The other large airport in the French capital, Orly, came a lowly 138th followed by Lyon (139th) which managed to beat just Standstead Airport in the UK (140th) and Kuwait International Airport which came bottom of the list.
Topping the list were Hamad International Airport in Qatar, Athens International Airport in Greece and Haneda Airport in Japan.
“It is true that the classification acts as a warning signal and shows that passengers are not satisfied,” Hayat Boufeldja who is in charge of France at AirHelp told Le Figaro.
But why are passengers so unhappy?
Boufeldja puts it down to the lack of information and the lack of support when a flight is cancelled — a feeling that is likely to have been aggravated during the many strikes by air traffic controllers and flight and ground crews at Air France that have taken place since the beginning of the year.
Unions have carried out a series of industrial action in order to secure the 5.1 percent wage increase they're after.
But even though the strikes are likely to have something to do with the poor performance of French airports, this is far from the first time they've been shown up by international competitors.
In fact, in April 2017 The Local reported on a survey by consumer magazine UFC-Que Choisir that showed Paris-Orly and Paris-Charles-de-Gaulle ranked near the bottom of the pack for European airports.
That survey revealed that the two international Paris airports ranked at 29th and 31st respectively out of 32 airports, gaining scores of 13.9 and 13.7 out of 20 possible marks.
Complaints from passengers in that survey included the poor quality of the bars and restaurants, the lack of comfort in the waiting areas, and the lack of seats and electrical plugs.
On top of that in November 2017, The Local reported that a study had revealed Paris Beauvais as one of the worst ten airports in the world.
Beauvais airport was ranked the ninth worst airport in the world in a survey by travel site “Sleeping at Airports” just ahead of Tashkent International Airport in Uzbekistan, Kathmandu Tribhuvan International Airport in Nepal and Caracas Simón Bolívar International Airport, Venezuela.

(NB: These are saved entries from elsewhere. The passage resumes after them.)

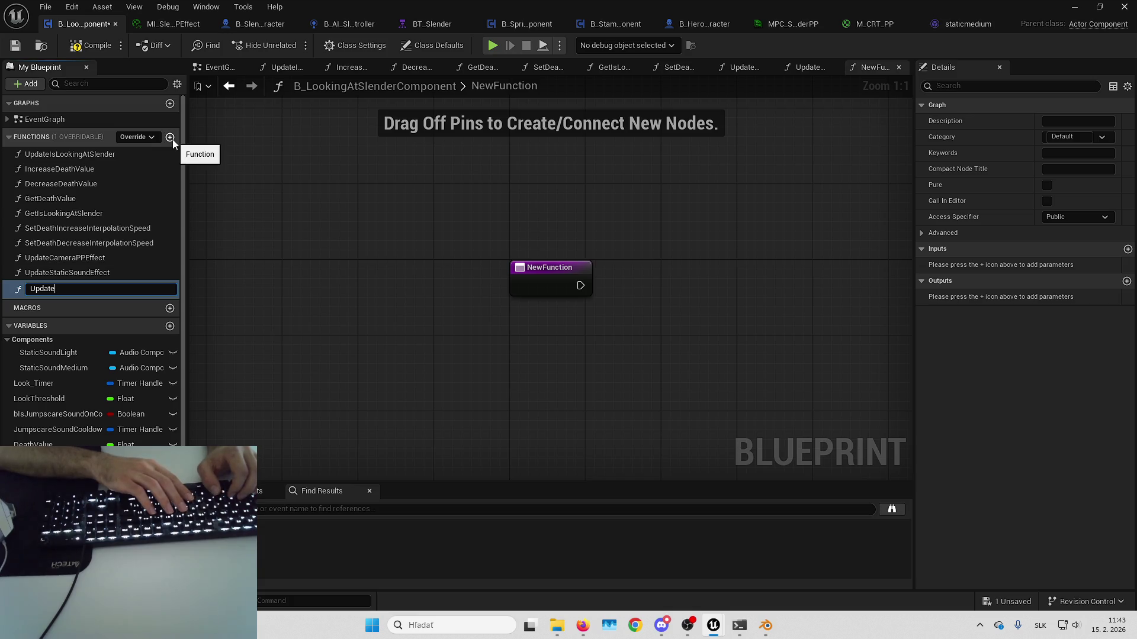
type("Distance")
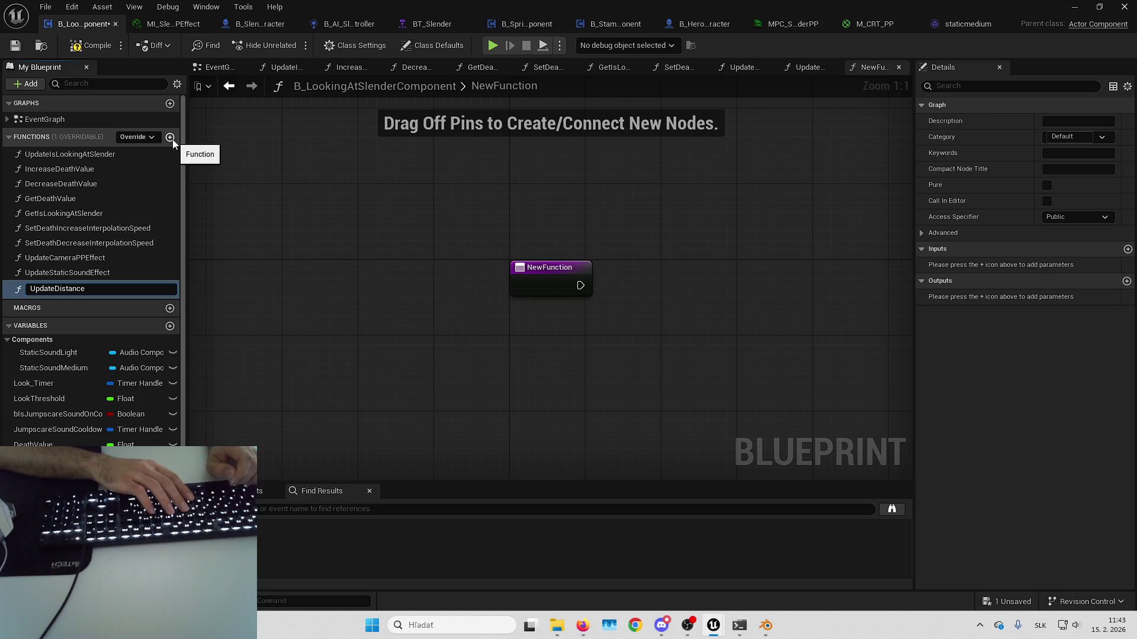
type("ToCharacter")
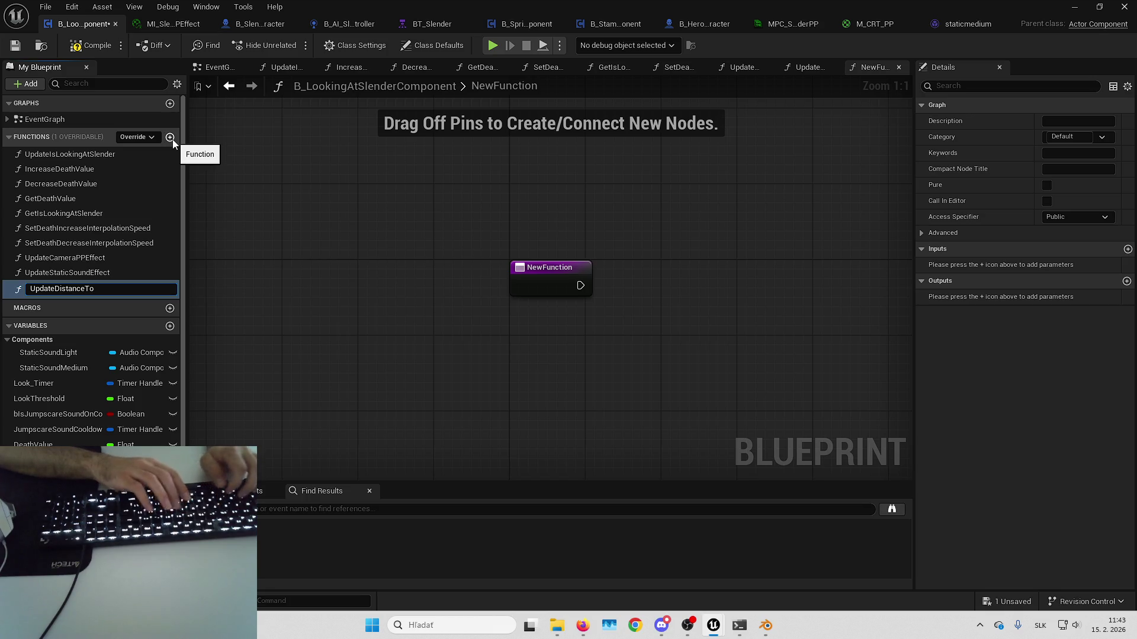
key("Return")
left_click_drag(734, 188, 466, 175)
mouse_move(538, 245)
left_mouse_down()
mouse_move(484, 249)
mouse_move(593, 198)
left_mouse_up()
- Add Get Player Character feeding a Get Distance To node in the function
right_click(439, 314)
type("getdistance")
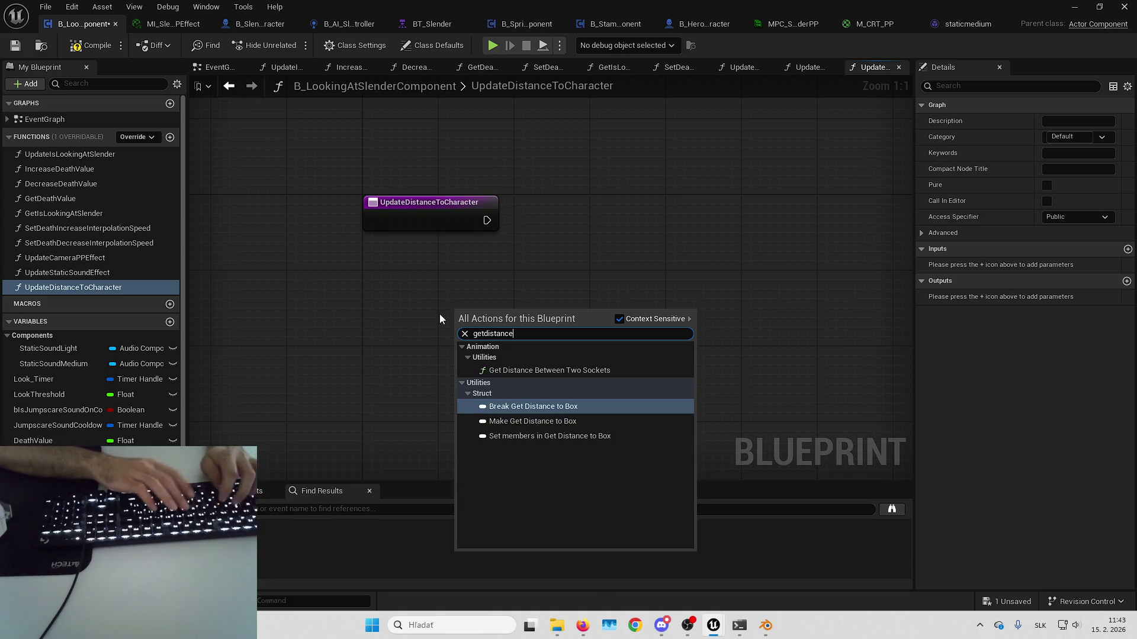
key("Escape")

AirHelp also ranked 72 airlines around the world, with France's highest scoring airline coming in 20th thanks to budget airline Transavia, which is run by Air France.
The airline scored 7.88 out of 10 while Air France came in 34th with a rating of 7.77.
“For these two French companies, we are seeing similar results to last year,” said Hayat Boufeldja. “The poor performance in terms of punctuality is probably related to recent strikes.”
By comparison, Qatar Airways, Lufthansa and Etihad topped the table, scoring 9.08, 8.57 and 8.43, respectively.
Meanwhile, Icelandic airline WOW Air scored the lowest with a total of 5.04.